Segment Open

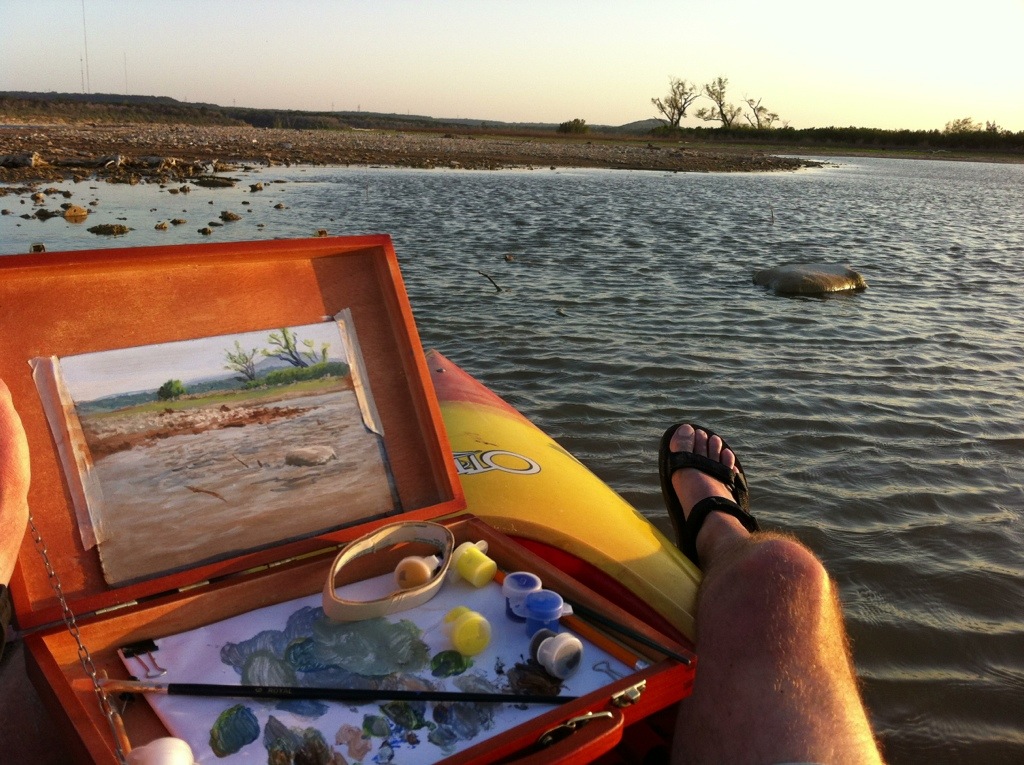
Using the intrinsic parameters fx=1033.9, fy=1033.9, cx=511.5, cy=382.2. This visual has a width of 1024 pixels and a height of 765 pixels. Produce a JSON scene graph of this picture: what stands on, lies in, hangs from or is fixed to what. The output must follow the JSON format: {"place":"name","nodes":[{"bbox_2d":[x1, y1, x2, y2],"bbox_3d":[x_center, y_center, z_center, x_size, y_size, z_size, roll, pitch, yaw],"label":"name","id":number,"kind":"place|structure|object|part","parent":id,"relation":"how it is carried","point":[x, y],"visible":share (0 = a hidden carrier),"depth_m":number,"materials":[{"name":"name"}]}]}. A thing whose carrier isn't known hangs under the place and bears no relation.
{"place":"outdoors","nodes":[
{"label":"outdoors","id":0,"kind":"place"},
{"bbox_2d":[0,91,669,135],"label":"hill","id":1,"kind":"structure","parent":0,"point":[54,95],"materials":[{"name":"green plant"}]},
{"bbox_2d":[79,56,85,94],"label":"mast","id":2,"kind":"object","parent":1,"relation":"on","point":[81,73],"visible":0.78,"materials":[{"name":"metal"}]},
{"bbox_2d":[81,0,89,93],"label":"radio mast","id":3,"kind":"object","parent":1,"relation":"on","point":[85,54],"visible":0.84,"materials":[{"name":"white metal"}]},
{"bbox_2d":[123,53,128,94],"label":"radio mast","id":4,"kind":"object","parent":1,"relation":"on","point":[126,82],"visible":0.74,"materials":[{"name":"metal"}]},
{"bbox_2d":[1,117,831,181],"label":"gravel bank","id":5,"kind":"structure","parent":0,"point":[64,144],"materials":[{"name":"brown gravel"}]},
{"bbox_2d":[0,152,43,169],"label":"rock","id":6,"kind":"object","parent":5,"relation":"on","point":[32,161],"visible":0.96,"depth_m":21.81,"materials":[{"name":"grey stone"}]},
{"bbox_2d":[557,118,588,133],"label":"shrub","id":7,"kind":"object","parent":5,"relation":"on","point":[577,127],"visible":0.92,"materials":[{"name":"green plant"}]},
{"bbox_2d":[741,97,779,130],"label":"tree","id":8,"kind":"object","parent":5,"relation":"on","point":[760,108],"visible":0.9,"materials":[{"name":"plant"}]},
{"bbox_2d":[0,153,1022,764],"label":"water","id":9,"kind":"structure","parent":0,"point":[857,298],"materials":[{"name":"liquid"}]},
{"bbox_2d":[29,242,45,251],"bbox_3d":[-4.583,-1.252,9.963,0.215,0.163,0.238,-7,17,-31],"label":"rock","id":10,"kind":"object","parent":9,"relation":"in","point":[39,247],"visible":0.65,"depth_m":9.92,"materials":[{"name":"stone"}]},
{"bbox_2d":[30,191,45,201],"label":"rock","id":11,"kind":"object","parent":9,"relation":"in","point":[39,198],"visible":0.95,"depth_m":16.00,"materials":[{"name":"brown stone"}]},
{"bbox_2d":[32,208,61,219],"bbox_3d":[-5.987,-2.137,13.284,0.405,0.195,0.375,7,15,21],"label":"rock","id":12,"kind":"object","parent":9,"relation":"in","point":[51,213],"visible":0.96,"depth_m":13.18,"materials":[{"name":"stone"}]},
{"bbox_2d":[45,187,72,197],"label":"rock","id":13,"kind":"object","parent":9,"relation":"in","point":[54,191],"visible":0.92,"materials":[{"name":"brown stone"}]},
{"bbox_2d":[62,205,88,220],"bbox_3d":[-5.587,-2.131,13.151,0.400,0.226,0.412,8,16,26],"label":"rock","id":14,"kind":"object","parent":9,"relation":"in","point":[83,213],"visible":0.97,"depth_m":13.04,"materials":[{"name":"stone"}]},
{"bbox_2d":[88,223,129,234],"bbox_3d":[-4.650,-1.737,11.883,0.535,0.173,0.423,1,14,0],"label":"rock","id":15,"kind":"object","parent":9,"relation":"in","point":[96,228],"visible":0.96,"depth_m":11.80,"materials":[{"name":"stone"}]},
{"bbox_2d":[154,220,169,230],"bbox_3d":[-4.191,-1.828,12.233,0.277,0.163,0.277,6,15,20],"label":"rock","id":16,"kind":"object","parent":9,"relation":"in","point":[164,226],"visible":0.95,"depth_m":12.19,"materials":[{"name":"stone"}]},
{"bbox_2d":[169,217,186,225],"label":"rock","id":17,"kind":"object","parent":9,"relation":"in","point":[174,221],"visible":0.92,"depth_m":12.83,"materials":[{"name":"stone"}]},
{"bbox_2d":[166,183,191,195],"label":"rock","id":18,"kind":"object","parent":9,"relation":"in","point":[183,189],"visible":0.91,"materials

Segment Closed

- [Assignment]
Each record has to be set down verbatim, and the pictures must not appear in the copy.

- [Reply to the task]
Using the intrinsic parameters fx=1033.9, fy=1033.9, cx=511.5, cy=382.2. This visual has a width of 1024 pixels and a height of 765 pixels. Produce a JSON scene graph of this picture: what stands on, lies in, hangs from or is fixed to what. The output must follow the JSON format: {"place":"name","nodes":[{"bbox_2d":[x1, y1, x2, y2],"bbox_3d":[x_center, y_center, z_center, x_size, y_size, z_size, roll, pitch, yaw],"label":"name","id":number,"kind":"place|structure|object|part","parent":id,"relation":"how it is carried","point":[x, y],"visible":share (0 = a hidden carrier),"depth_m":number,"materials":[{"name":"name"}]}]}. A thing whose carrier isn't known hangs under the place and bears no relation.
{"place":"outdoors","nodes":[
{"label":"outdoors","id":0,"kind":"place"},
{"bbox_2d":[0,91,669,135],"label":"hill","id":1,"kind":"structure","parent":0,"point":[54,95],"materials":[{"name":"green plant"}]},
{"bbox_2d":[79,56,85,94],"label":"mast","id":2,"kind":"object","parent":1,"relation":"on","point":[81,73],"visible":0.78,"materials":[{"name":"metal"}]},
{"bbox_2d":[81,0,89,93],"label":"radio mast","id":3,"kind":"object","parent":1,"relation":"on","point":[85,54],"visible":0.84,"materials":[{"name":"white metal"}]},
{"bbox_2d":[123,53,128,94],"label":"radio mast","id":4,"kind":"object","parent":1,"relation":"on","point":[126,82],"visible":0.74,"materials":[{"name":"metal"}]},
{"bbox_2d":[1,117,831,181],"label":"gravel bank","id":5,"kind":"structure","parent":0,"point":[64,144],"materials":[{"name":"brown gravel"}]},
{"bbox_2d":[0,152,43,169],"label":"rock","id":6,"kind":"object","parent":5,"relation":"on","point":[32,161],"visible":0.96,"depth_m":21.81,"materials":[{"name":"grey stone"}]},
{"bbox_2d":[557,118,588,133],"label":"shrub","id":7,"kind":"object","parent":5,"relation":"on","point":[577,127],"visible":0.92,"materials":[{"name":"green plant"}]},
{"bbox_2d":[741,97,779,130],"label":"tree","id":8,"kind":"object","parent":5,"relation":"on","point":[760,108],"visible":0.9,"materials":[{"name":"plant"}]},
{"bbox_2d":[0,153,1022,764],"label":"water","id":9,"kind":"structure","parent":0,"point":[857,298],"materials":[{"name":"liquid"}]},
{"bbox_2d":[29,242,45,251],"bbox_3d":[-4.583,-1.252,9.963,0.215,0.163,0.238,-7,17,-31],"label":"rock","id":10,"kind":"object","parent":9,"relation":"in","point":[39,247],"visible":0.65,"depth_m":9.92,"materials":[{"name":"stone"}]},
{"bbox_2d":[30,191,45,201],"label":"rock","id":11,"kind":"object","parent":9,"relation":"in","point":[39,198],"visible":0.95,"depth_m":16.00,"materials":[{"name":"brown stone"}]},
{"bbox_2d":[32,208,61,219],"bbox_3d":[-5.987,-2.137,13.284,0.405,0.195,0.375,7,15,21],"label":"rock","id":12,"kind":"object","parent":9,"relation":"in","point":[51,213],"visible":0.96,"depth_m":13.18,"materials":[{"name":"stone"}]},
{"bbox_2d":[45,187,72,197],"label":"rock","id":13,"kind":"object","parent":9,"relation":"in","point":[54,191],"visible":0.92,"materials":[{"name":"brown stone"}]},
{"bbox_2d":[62,205,88,220],"bbox_3d":[-5.587,-2.131,13.151,0.400,0.226,0.412,8,16,26],"label":"rock","id":14,"kind":"object","parent":9,"relation":"in","point":[83,213],"visible":0.97,"depth_m":13.04,"materials":[{"name":"stone"}]},
{"bbox_2d":[88,223,129,234],"bbox_3d":[-4.650,-1.737,11.883,0.535,0.173,0.423,1,14,0],"label":"rock","id":15,"kind":"object","parent":9,"relation":"in","point":[96,228],"visible":0.96,"depth_m":11.80,"materials":[{"name":"stone"}]},
{"bbox_2d":[154,220,169,230],"bbox_3d":[-4.191,-1.828,12.233,0.277,0.163,0.277,6,15,20],"label":"rock","id":16,"kind":"object","parent":9,"relation":"in","point":[164,226],"visible":0.95,"depth_m":12.19,"materials":[{"name":"stone"}]},
{"bbox_2d":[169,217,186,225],"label":"rock","id":17,"kind":"object","parent":9,"relation":"in","point":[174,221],"visible":0.92,"depth_m":12.83,"materials":[{"name":"stone"}]},
{"bbox_2d":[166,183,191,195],"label":"rock","id":18,"kind":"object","parent":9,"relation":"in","point":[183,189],"visible":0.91,"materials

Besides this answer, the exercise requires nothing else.